• WORK TASK: Leave out the pictures and retype all the entries below exactly.

+ + + + +

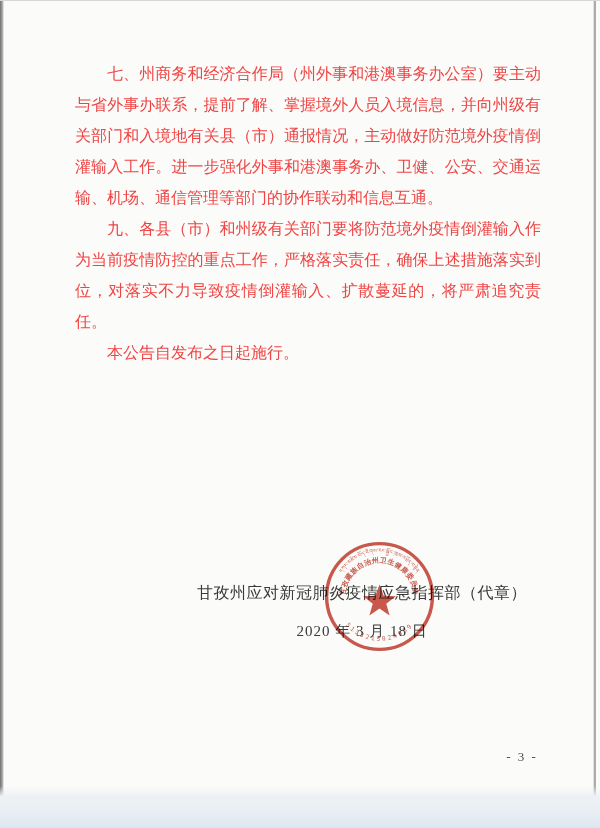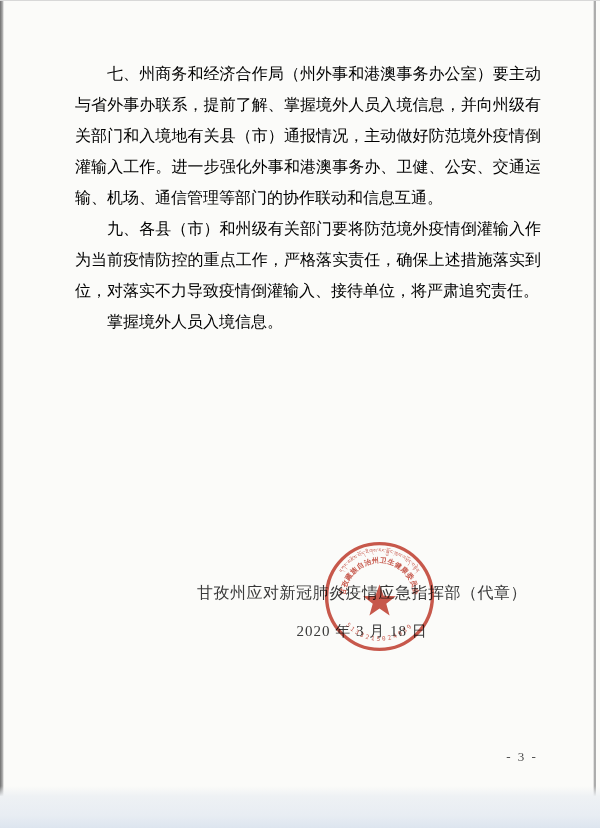--- a/index.html
+++ b/index.html
@@ -30,7 +30,7 @@
   
   .doc-body{
     position:absolute;left:75px;top:58px;width:466px;
-    font-size:16px;line-height:31px;color:#000000;
+    font-size:16px;line-height:31px;color:#ef4444;
     text-align:justify;
   }
   .doc-body p{

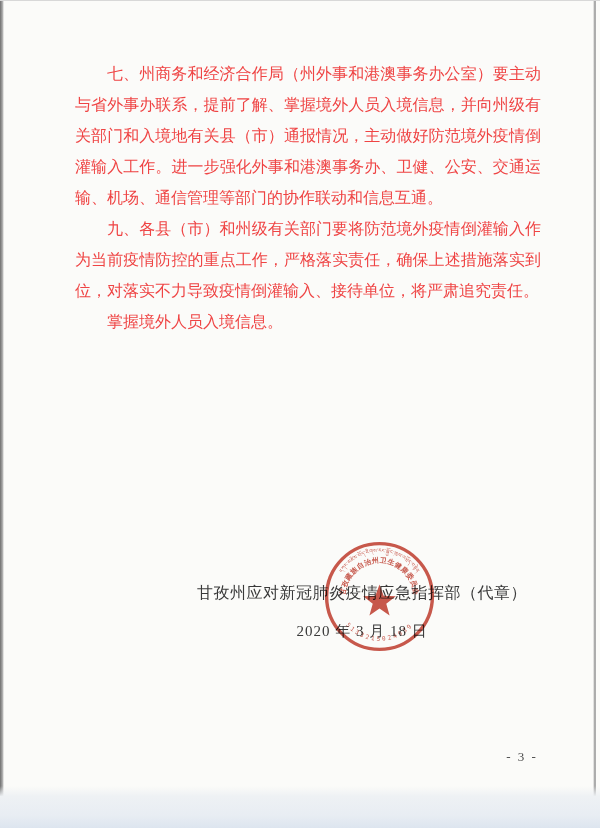--- a/index.html
+++ b/index.html
@@ -75,7 +75,7 @@
 
 <div class="doc-body">
   <p>七、州商务和经济合作局（州外事和港澳事务办公室）要主动与省外事办联系，提前了解、掌握境外人员入境信息，并向州级有关部门和入境地有关县（市）通报情况，主动做好防范境外疫情倒灌输入工作。进一步强化外事和港澳事务办、卫健、公安、交通运输、机场、通信管理等部门的协作联动和信息互通。</p>
-  <p>九、各县（市）和州级有关部门要将防范境外疫情倒灌输入作为当前疫情防控的重点工作，严格落实责任，确保上述措施落实到位，对落实不力导致疫情倒灌输入、接待单位，将严肃追究责任。</p>
+  <p>九、各县（市）和州级有关部门要将防范境外疫情倒灌输入作为当前疫情防控的重点工作，严格落实责任，确保上述措施落实到位，对落实不力导致疫情倒灌输入、扩散蔓延的，将严肃追究责任。</p>
   <p>掌握境外人员入境信息。</p>
 </div>
 

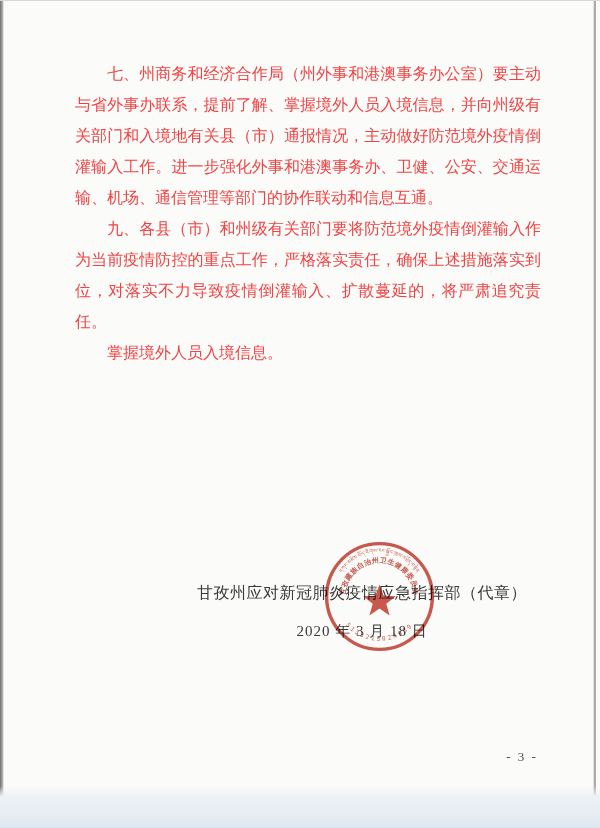--- a/index.html
+++ b/index.html
@@ -76,7 +76,7 @@
 <div class="doc-body">
   <p>七、州商务和经济合作局（州外事和港澳事务办公室）要主动与省外事办联系，提前了解、掌握境外人员入境信息，并向州级有关部门和入境地有关县（市）通报情况，主动做好防范境外疫情倒灌输入工作。进一步强化外事和港澳事务办、卫健、公安、交通运输、机场、通信管理等部门的协作联动和信息互通。</p>
   <p>九、各县（市）和州级有关部门要将防范境外疫情倒灌输入作为当前疫情防控的重点工作，严格落实责任，确保上述措施落实到位，对落实不力导致疫情倒灌输入、扩散蔓延的，将严肃追究责任。</p>
-  <p>掌握境外人员入境信息。</p>
+  <p>本公告自发布之日起施行。</p>
 </div>
 
 <div class="signature">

+ + + + +

• SOLUTION:
--- a/index.html
+++ b/index.html
@@ -30,7 +30,7 @@
   
   .doc-body{
     position:absolute;left:75px;top:58px;width:466px;
-    font-size:16px;line-height:31px;color:#000000;
+    font-size:16px;line-height:31px;color:#ef4444;
     text-align:justify;
   }
   .doc-body p{

--- a/index.html
+++ b/index.html
@@ -75,7 +75,7 @@
 
 <div class="doc-body">
   <p>七、州商务和经济合作局（州外事和港澳事务办公室）要主动与省外事办联系，提前了解、掌握境外人员入境信息，并向州级有关部门和入境地有关县（市）通报情况，主动做好防范境外疫情倒灌输入工作。进一步强化外事和港澳事务办、卫健、公安、交通运输、机场、通信管理等部门的协作联动和信息互通。</p>
-  <p>九、各县（市）和州级有关部门要将防范境外疫情倒灌输入作为当前疫情防控的重点工作，严格落实责任，确保上述措施落实到位，对落实不力导致疫情倒灌输入、接待单位，将严肃追究责任。</p>
+  <p>九、各县（市）和州级有关部门要将防范境外疫情倒灌输入作为当前疫情防控的重点工作，严格落实责任，确保上述措施落实到位，对落实不力导致疫情倒灌输入、扩散蔓延的，将严肃追究责任。</p>
   <p>掌握境外人员入境信息。</p>
 </div>
 

--- a/index.html
+++ b/index.html
@@ -76,7 +76,7 @@
 <div class="doc-body">
   <p>七、州商务和经济合作局（州外事和港澳事务办公室）要主动与省外事办联系，提前了解、掌握境外人员入境信息，并向州级有关部门和入境地有关县（市）通报情况，主动做好防范境外疫情倒灌输入工作。进一步强化外事和港澳事务办、卫健、公安、交通运输、机场、通信管理等部门的协作联动和信息互通。</p>
   <p>九、各县（市）和州级有关部门要将防范境外疫情倒灌输入作为当前疫情防控的重点工作，严格落实责任，确保上述措施落实到位，对落实不力导致疫情倒灌输入、扩散蔓延的，将严肃追究责任。</p>
-  <p>掌握境外人员入境信息。</p>
+  <p>本公告自发布之日起施行。</p>
 </div>
 
 <div class="signature">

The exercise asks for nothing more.